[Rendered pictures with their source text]

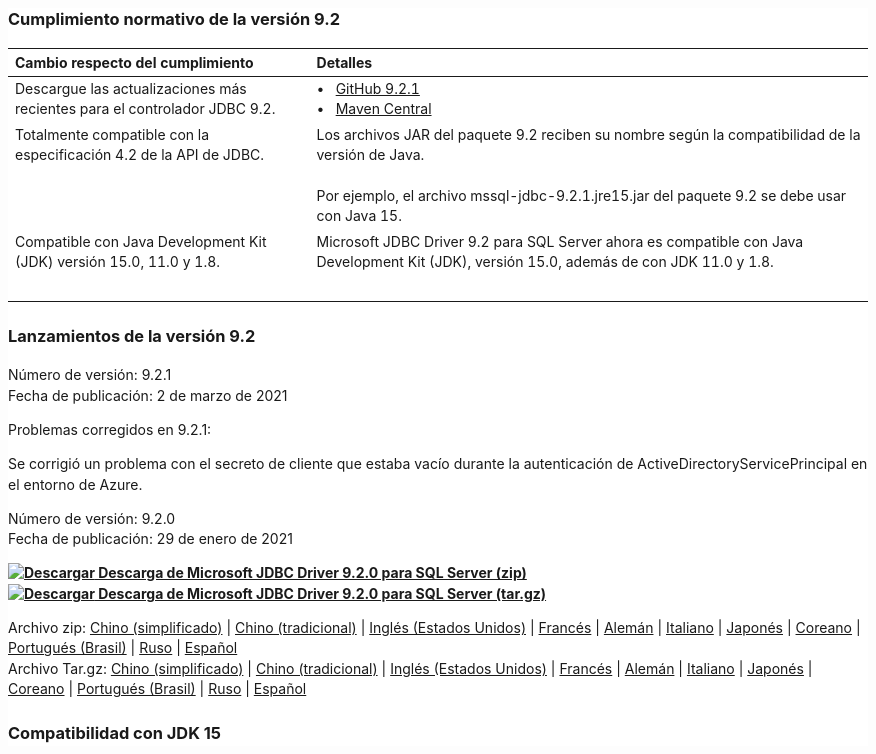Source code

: ### <a name="92-compliance"></a>Cumplimiento normativo de la versión 9.2

| Cambio respecto del cumplimiento | Detalles |
| :---------------- | :------ |
| Descargue las actualizaciones más recientes para el controlador JDBC 9.2. | &bull; &nbsp; [GitHub 9.2.1](https://github.com/Microsoft/mssql-jdbc/releases/tag/v9.2.1)<br/>&bull; &nbsp; [Maven Central](https://search.maven.org/search?q=g:com.microsoft.sqlserver) |
| Totalmente compatible con la especificación 4.2 de la API de JDBC. | Los archivos JAR del paquete 9.2 reciben su nombre según la compatibilidad de la versión de Java.<br/><br/>Por ejemplo, el archivo mssql-jdbc-9.2.1.jre15.jar del paquete 9.2 se debe usar con Java 15. |
| Compatible con Java Development Kit (JDK) versión 15.0, 11.0 y 1.8. | Microsoft JDBC Driver 9.2 para SQL Server ahora es compatible con Java Development Kit (JDK), versión 15.0, además de con JDK 11.0 y 1.8. |
| &nbsp; | &nbsp; |

### <a name="92-releases"></a>Lanzamientos de la versión 9.2

Número de versión: 9.2.1  
Fecha de publicación: 2 de marzo de 2021

Problemas corregidos en 9.2.1:

Se corrigió un problema con el secreto de cliente que estaba vacío durante la autenticación de ActiveDirectoryServicePrincipal en el entorno de Azure.

Número de versión: 9.2.0  
Fecha de publicación: 29 de enero de 2021

**[![Descargar](../../ssms/media/download-icon.png) Descarga de Microsoft JDBC Driver 9.2.0 para SQL Server (zip)](https://go.microsoft.com/fwlink/?linkid=2153622)**  
**[![Descargar](../../ssms/media/download-icon.png) Descarga de Microsoft JDBC Driver 9.2.0 para SQL Server (tar.gz)](https://go.microsoft.com/fwlink/?linkid=2153521)**  

Archivo zip: [Chino (simplificado)](https://go.microsoft.com/fwlink/?linkid=2153622&clcid=0x804) | [Chino (tradicional)](https://go.microsoft.com/fwlink/?linkid=2153622&clcid=0x404) | [Inglés (Estados Unidos)](https://go.microsoft.com/fwlink/?linkid=2153622&clcid=0x409) | [Francés](https://go.microsoft.com/fwlink/?linkid=2153622&clcid=0x40c) | [Alemán](https://go.microsoft.com/fwlink/?linkid=2153622&clcid=0x407) | [Italiano](https://go.microsoft.com/fwlink/?linkid=2153622&clcid=0x410) | [Japonés](https://go.microsoft.com/fwlink/?linkid=2153622&clcid=0x411) | [Coreano](https://go.microsoft.com/fwlink/?linkid=2153622&clcid=0x412) | [Portugués (Brasil)](https://go.microsoft.com/fwlink/?linkid=2153622&clcid=0x416) | [Ruso](https://go.microsoft.com/fwlink/?linkid=2153622&clcid=0x419) | [Español](https://go.microsoft.com/fwlink/?linkid=2153622&clcid=0x40a)  
Archivo Tar.gz: [Chino (simplificado)](https://go.microsoft.com/fwlink/?linkid=2153521&clcid=0x804) | [Chino (tradicional)](https://go.microsoft.com/fwlink/?linkid=2153521&clcid=0x404) | [Inglés (Estados Unidos)](https://go.microsoft.com/fwlink/?linkid=2153521&clcid=0x409) | [Francés](https://go.microsoft.com/fwlink/?linkid=2153521&clcid=0x40c) | [Alemán](https://go.microsoft.com/fwlink/?linkid=2153521&clcid=0x407) | [Italiano](https://go.microsoft.com/fwlink/?linkid=2153521&clcid=0x410) | [Japonés](https://go.microsoft.com/fwlink/?linkid=2153521&clcid=0x411) | [Coreano](https://go.microsoft.com/fwlink/?linkid=2153521&clcid=0x412) | [Portugués (Brasil)](https://go.microsoft.com/fwlink/?linkid=2153521&clcid=0x416) | [Ruso](https://go.microsoft.com/fwlink/?linkid=2153521&clcid=0x419) | [Español](https://go.microsoft.com/fwlink/?linkid=2153521&clcid=0x40a)  

### <a name="support-for-jdk-15"></a>Compatibilidad con JDK 15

▶ REQUEST
Can you rewrite the lines of all the records above as a numbered list, dropping blank lines and leaving the pictures out of your answer?

▶ ANSWER
1. Source code
2. : ### <a name="92-compliance"></a>Cumplimiento normativo de la versión 9.2
3. | Cambio respecto del cumplimiento | Detalles |
4. | :---------------- | :------ |
5. | Descargue las actualizaciones más recientes para el controlador JDBC 9.2. | &bull; &nbsp; [GitHub 9.2.1](https://github.com/Microsoft/mssql-jdbc/releases/tag/v9.2.1)<br/>&bull; &nbsp; [Maven Central](https://search.maven.org/search?q=g:com.microsoft.sqlserver) |
6. | Totalmente compatible con la especificación 4.2 de la API de JDBC. | Los archivos JAR del paquete 9.2 reciben su nombre según la compatibilidad de la versión de Java.<br/><br/>Por ejemplo, el archivo mssql-jdbc-9.2.1.jre15.jar del paquete 9.2 se debe usar con Java 15. |
7. | Compatible con Java Development Kit (JDK) versión 15.0, 11.0 y 1.8. | Microsoft JDBC Driver 9.2 para SQL Server ahora es compatible con Java Development Kit (JDK), versión 15.0, además de con JDK 11.0 y 1.8. |
8. | &nbsp; | &nbsp; |
9. ### <a name="92-releases"></a>Lanzamientos de la versión 9.2
10. Número de versión: 9.2.1  
11. Fecha de publicación: 2 de marzo de 2021
12. Problemas corregidos en 9.2.1:
13. Se corrigió un problema con el secreto de cliente que estaba vacío durante la autenticación de ActiveDirectoryServicePrincipal en el entorno de Azure.
14. Número de versión: 9.2.0  
15. Fecha de publicación: 29 de enero de 2021
16. **[![Descargar](../../ssms/media/download-icon.png) Descarga de Microsoft JDBC Driver 9.2.0 para SQL Server (zip)](https://go.microsoft.com/fwlink/?linkid=2153622)**  
17. **[![Descargar](../../ssms/media/download-icon.png) Descarga de Microsoft JDBC Driver 9.2.0 para SQL Server (tar.gz)](https://go.microsoft.com/fwlink/?linkid=2153521)**  
18. Archivo zip: [Chino (simplificado)](https://go.microsoft.com/fwlink/?linkid=2153622&clcid=0x804) | [Chino (tradicional)](https://go.microsoft.com/fwlink/?linkid=2153622&clcid=0x404) | [Inglés (Estados Unidos)](https://go.microsoft.com/fwlink/?linkid=2153622&clcid=0x409) | [Francés](https://go.microsoft.com/fwlink/?linkid=2153622&clcid=0x40c) | [Alemán](https://go.microsoft.com/fwlink/?linkid=2153622&clcid=0x407) | [Italiano](https://go.microsoft.com/fwlink/?linkid=2153622&clcid=0x410) | [Japonés](https://go.microsoft.com/fwlink/?linkid=2153622&clcid=0x411) | [Coreano](https://go.microsoft.com/fwlink/?linkid=2153622&clcid=0x412) | [Portugués (Brasil)](https://go.microsoft.com/fwlink/?linkid=2153622&clcid=0x416) | [Ruso](https://go.microsoft.com/fwlink/?linkid=2153622&clcid=0x419) | [Español](https://go.microsoft.com/fwlink/?linkid=2153622&clcid=0x40a)  
19. Archivo Tar.gz: [Chino (simplificado)](https://go.microsoft.com/fwlink/?linkid=2153521&clcid=0x804) | [Chino (tradicional)](https://go.microsoft.com/fwlink/?linkid=2153521&clcid=0x404) | [Inglés (Estados Unidos)](https://go.microsoft.com/fwlink/?linkid=2153521&clcid=0x409) | [Francés](https://go.microsoft.com/fwlink/?linkid=2153521&clcid=0x40c) | [Alemán](https://go.microsoft.com/fwlink/?linkid=2153521&clcid=0x407) | [Italiano](https://go.microsoft.com/fwlink/?linkid=2153521&clcid=0x410) | [Japonés](https://go.microsoft.com/fwlink/?linkid=2153521&clcid=0x411) | [Coreano](https://go.microsoft.com/fwlink/?linkid=2153521&clcid=0x412) | [Portugués (Brasil)](https://go.microsoft.com/fwlink/?linkid=2153521&clcid=0x416) | [Ruso](https://go.microsoft.com/fwlink/?linkid=2153521&clcid=0x419) | [Español](https://go.microsoft.com/fwlink/?linkid=2153521&clcid=0x40a)  
20. ### <a name="support-for-jdk-15"></a>Compatibilidad con JDK 15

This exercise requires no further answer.